Approach Resources began exploring deleveraging alternatives earlier this year following the breach of certain financial covenants under its revolving credit facility. (Source: Hart Energy/Shutterstock.com)
Approach Resources Inc. entered bankruptcy on Nov. 18 after over a year of being battered by weak natural gas prices in the Permian Basin, where the Fort Worth, Texas-based independent’s operations are focused.
As part of the voluntary Chapter 11 filing in the United States Bankruptcy Court for the Southern District of Texas (Houston Division), Approach said it will begin to explore strategic alternatives that include either a restructuring of its balance sheet or the sale of its business as a going concern.
In the meantime, the company has received a commitment from its pre-petition lenders for $16.5 million as part of a “debtor-in-possession” (DIP) financing, subject to court approval and customary closing conditions.
Approach has struggled to maintain operations since the second half of last year when pipeline constraints forced natural gas prices at the Waha hub in the Permian Basin to tumble to their lowest on record. The company began deferring most of its drilling and completions activity beginning in third-quarter 2018.
In March 2019, Ross Craft, the company’s founder and former CEO, said an “extreme Waha gas discount” in the basin drove Approach to begin conserving capital and reducing cash operating expenses.
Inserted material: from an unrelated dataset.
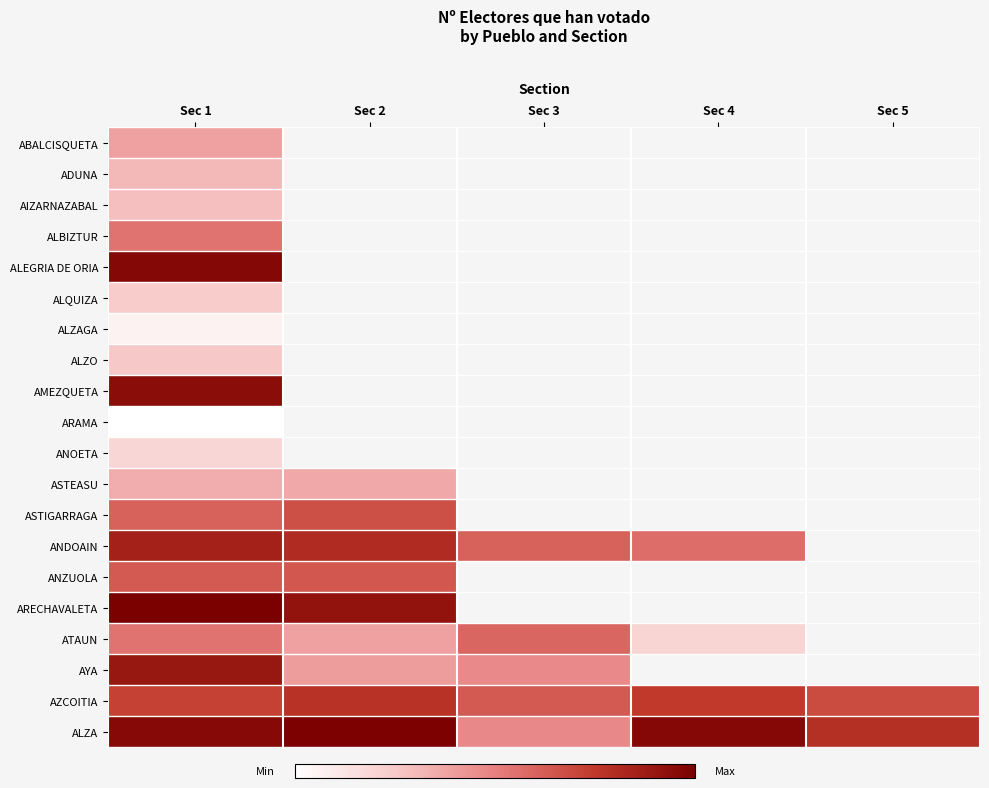

What value does the AZCOITIA series have at Sec 4?

389.0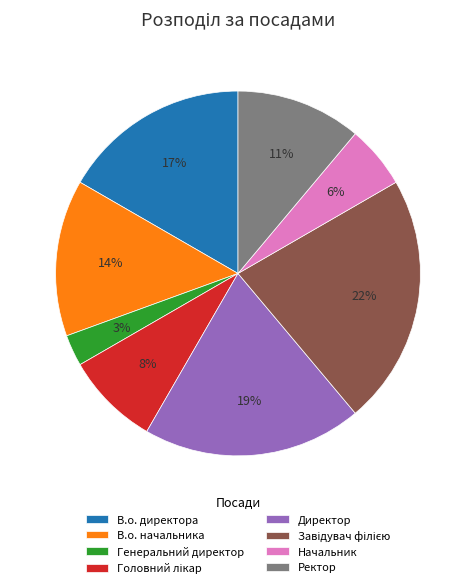

What percentage is the Начальник slice, to the nearest percent?

6%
However, he also noted: “Our capital expenditure budget is designed to be funded primarily through cash flows from operations.”
As of August, Approach operated about 116,000 net acres, mostly in Crockett and Schleicher counties, Texas, focused on the Wolfcamp Shale resource play. The company has posted four straight years of losses with revenue of $114 million in 2018.
In April 2019, Craft resigned as CEO from the company. He was replaced by Sergei Krylov, who also retained his role as Approach CFO.
Also, earlier this year, Approach began exploring deleveraging alternatives following the breach of certain financial covenants under its revolving credit facility. The company’s stock was later delisted from the NASDAQ on Nov. 1 after it failed to regain trading above the $1 per share minimum last seen in March 2019.
On Nov. 18, Approach said it will continue to operate without interruption and anticipates having sufficient liquidity to timely pay all employees, vendors and suppliers for services and products provided during the Chapter 11 process.
Upon court approval, the company’s DIP financing will be provided by its current syndicate of RBL lenders, with JPMorgan Chase Bank NA as administrative agent.
Approach selected Perella Weinberg Partners LP to act as its investment banker in connection with the Chapter 11 case, including to advise the company in its exploration of these strategic alternatives. The company is also being assisted by Alvarez & Marsal North America LLC as financial adviser and Thompson & Knight LLP as legal advisers.